There is one more practical check: verify metadata. A trace without Kubernetes context is hard to use when the problem is a crash loop, noisy node, or bad rollout. Look for attributes such as namespace, pod name, and node name on the telemetry your backend receives. The Kubernetes attributes preset exists because raw application telemetry is not enough in a cluster. You need workload identity attached while the Collector still has access to Kubernetes metadata.
Use this failure checklist when the proof fails:
| Symptom | Likely cause |
|---|---|
| Collector pods run but the backend is empty | Exporter is missing from the pipeline, endpoint is wrong, or auth environment variable is missing |
| Traces arrive without pod metadata | Kubernetes attributes processor is missing or not active in the pipeline |
| Cluster metrics are duplicated | Cluster receiver is running in multiple replicas or in the DaemonSet path |
| App cannot export OTLP | Service name, port, or protocol does not match the receiver endpoint |
| Logs are noisy or recursive | debug exporter and logs collection are misconfigured or exclusions are incomplete |
The Pitfalls to Avoid
The first pitfall is trying to do all Kubernetes monitoring with one Deployment Collector.
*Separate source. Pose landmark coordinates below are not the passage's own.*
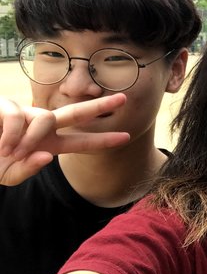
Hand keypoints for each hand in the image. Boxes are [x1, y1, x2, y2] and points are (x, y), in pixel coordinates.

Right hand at [0, 94, 129, 185]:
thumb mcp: (8, 175)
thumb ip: (27, 170)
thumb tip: (46, 156)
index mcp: (46, 144)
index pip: (80, 142)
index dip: (102, 140)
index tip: (126, 136)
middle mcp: (40, 126)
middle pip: (76, 113)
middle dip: (101, 105)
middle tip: (125, 98)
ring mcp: (25, 114)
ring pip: (46, 120)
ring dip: (31, 139)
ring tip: (10, 152)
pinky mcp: (7, 106)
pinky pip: (19, 118)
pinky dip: (12, 135)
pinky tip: (2, 143)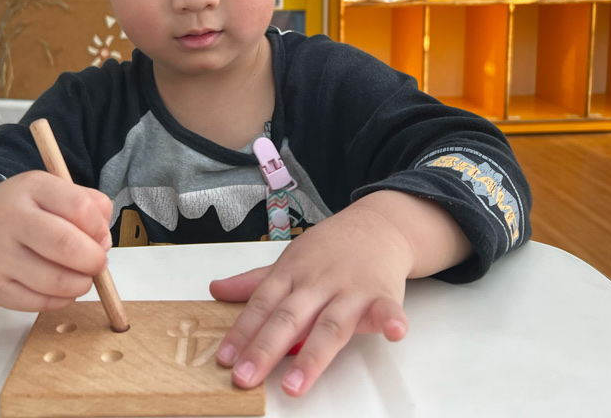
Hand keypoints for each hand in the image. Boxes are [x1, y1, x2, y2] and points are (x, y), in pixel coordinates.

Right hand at [0, 171, 112, 311]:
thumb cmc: (22, 210)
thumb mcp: (52, 191)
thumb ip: (88, 206)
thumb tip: (104, 242)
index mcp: (31, 188)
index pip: (79, 207)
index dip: (99, 227)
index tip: (100, 236)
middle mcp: (9, 218)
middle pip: (67, 245)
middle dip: (94, 260)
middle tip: (98, 262)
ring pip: (56, 280)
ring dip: (81, 283)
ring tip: (81, 276)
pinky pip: (40, 303)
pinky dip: (62, 299)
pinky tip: (62, 287)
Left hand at [209, 192, 415, 396]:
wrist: (377, 224)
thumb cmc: (330, 248)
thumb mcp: (289, 260)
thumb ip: (255, 282)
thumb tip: (217, 290)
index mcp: (292, 274)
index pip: (262, 304)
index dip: (242, 332)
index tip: (225, 358)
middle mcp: (318, 283)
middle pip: (289, 318)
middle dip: (265, 349)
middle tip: (245, 377)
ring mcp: (350, 289)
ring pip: (330, 326)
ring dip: (313, 356)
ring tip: (294, 384)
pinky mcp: (382, 294)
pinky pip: (387, 309)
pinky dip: (392, 320)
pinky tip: (393, 332)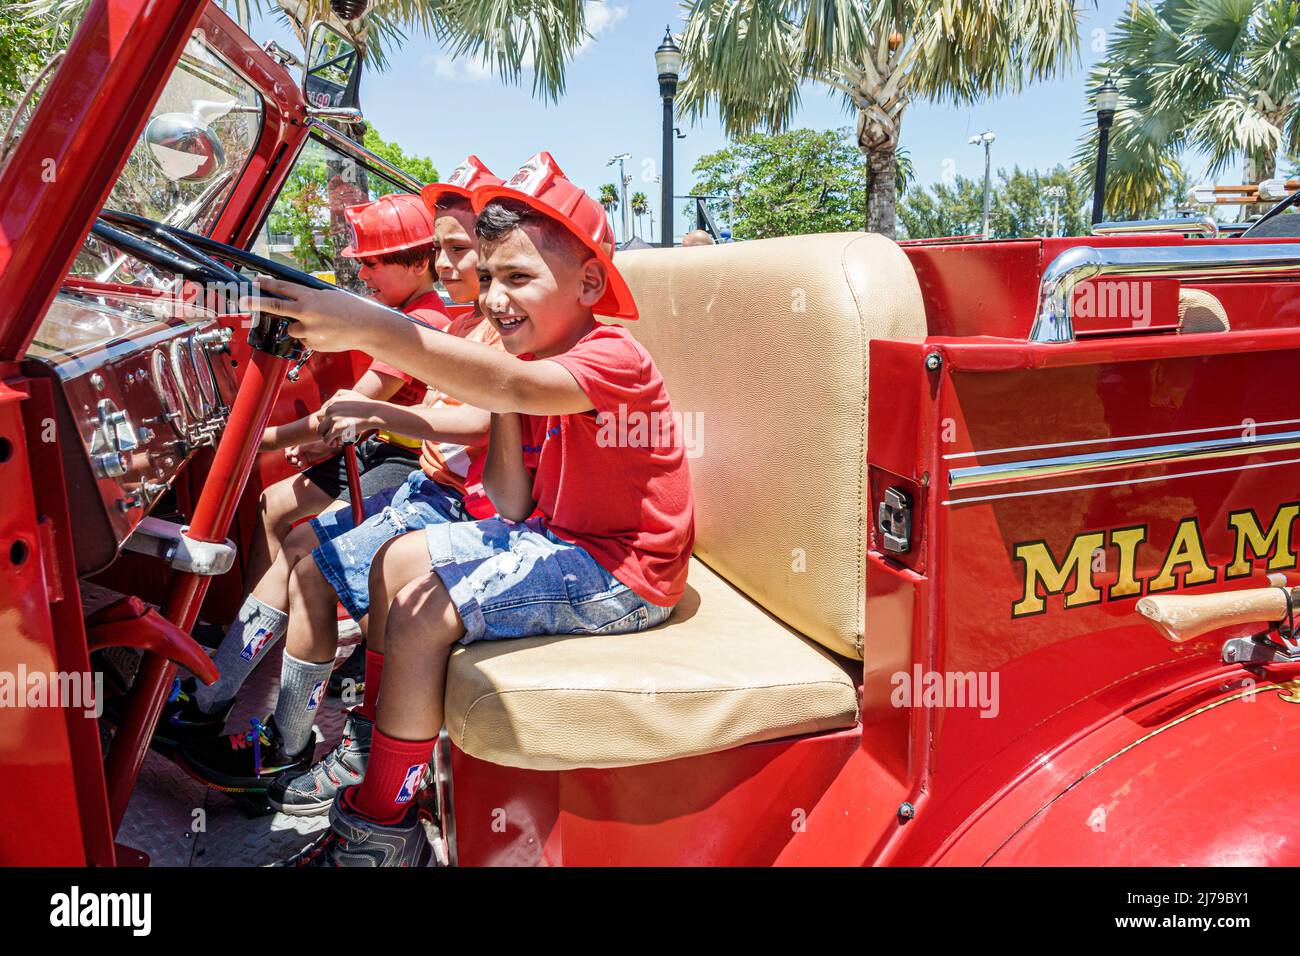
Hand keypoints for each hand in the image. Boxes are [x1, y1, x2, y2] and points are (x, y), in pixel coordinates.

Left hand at [239, 276, 401, 352]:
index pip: (282, 288)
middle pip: (275, 306)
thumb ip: (310, 298)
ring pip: (292, 329)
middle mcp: (307, 312)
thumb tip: (294, 300)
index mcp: (310, 296)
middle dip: (256, 302)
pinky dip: (311, 337)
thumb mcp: (329, 296)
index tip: (254, 281)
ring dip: (300, 327)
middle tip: (242, 300)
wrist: (367, 327)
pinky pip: (304, 340)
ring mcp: (309, 329)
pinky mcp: (313, 343)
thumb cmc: (351, 309)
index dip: (267, 284)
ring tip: (320, 325)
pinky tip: (326, 333)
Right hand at [284, 439, 331, 469]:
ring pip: (292, 461)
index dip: (287, 453)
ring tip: (299, 464)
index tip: (290, 456)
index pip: (287, 449)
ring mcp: (300, 455)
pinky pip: (298, 465)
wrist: (327, 447)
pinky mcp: (304, 460)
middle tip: (296, 461)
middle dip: (290, 460)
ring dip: (294, 464)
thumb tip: (291, 454)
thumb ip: (300, 448)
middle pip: (288, 456)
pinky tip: (301, 466)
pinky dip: (298, 466)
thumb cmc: (318, 443)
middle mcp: (297, 449)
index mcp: (296, 443)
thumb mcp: (309, 445)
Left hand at [317, 389, 378, 448]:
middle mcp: (330, 409)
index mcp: (333, 401)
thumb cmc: (366, 404)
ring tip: (334, 440)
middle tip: (333, 433)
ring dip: (326, 436)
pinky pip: (326, 439)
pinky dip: (329, 442)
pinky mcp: (337, 429)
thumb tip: (333, 399)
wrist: (374, 412)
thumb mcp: (351, 393)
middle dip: (325, 428)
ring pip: (321, 431)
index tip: (334, 425)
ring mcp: (333, 419)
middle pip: (319, 421)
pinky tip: (336, 443)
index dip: (327, 419)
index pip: (322, 412)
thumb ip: (339, 394)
That shape misses or complicates node-local collection. Logs live on nodes. Kubelet metrics are node-local. A DaemonSet is the natural fit.
The second pitfall is assuming Helm exports somewhere automatically. The chart gives you useful defaults and presets. Default debug export only writes telemetry for local inspection (OpenTelemetry Collector Chart).
The third pitfall is treating the OpenTelemetry Demo as a production pattern. The Kubernetes getting-started page is explicit: the Demo is a good way to see OTel in action. It is not intended as an example of how to monitor Kubernetes itself (OpenTelemetry Kubernetes Getting Started, OpenTelemetry Demo Docs).
The fourth pitfall is forgetting metadata. Without Kubernetes attributes, traces, metrics, and logs are much harder to correlate back to pods, namespaces, and nodes. The Helm chart has a Kubernetes attributes preset, and the getting-started flow puts metadata enrichment in the DaemonSet path for a reason.
What to Build Next
This baseline is the smallest shape that teaches the right instincts.
From here, harden it:
- replace placeholder backend auth with your secret management pattern
- set resource requests and limits for both Collector releases
- review RBAC generated by presets
- add sampling and filtering policy
- decide which telemetry routes through a central gateway
- create dashboards that prove coverage and routing health
You can also decide whether the node-local Collector should export directly to the backend or forward to a gateway Collector first. Direct export is simpler. A gateway gives you a central place for heavier processing and routing. Introduce that second tier when you have a reason. Keep it separate from the cluster-wide Deployment Collector used for Kubernetes metrics and events. They solve different problems.
Start with the baseline. A Kubernetes OTel stack works when responsibility is clear: node-local telemetry through a DaemonSet, cluster-wide telemetry through a Deployment, metadata attached early, and exporters configured from day one.
That foundation supports the rest of the stack.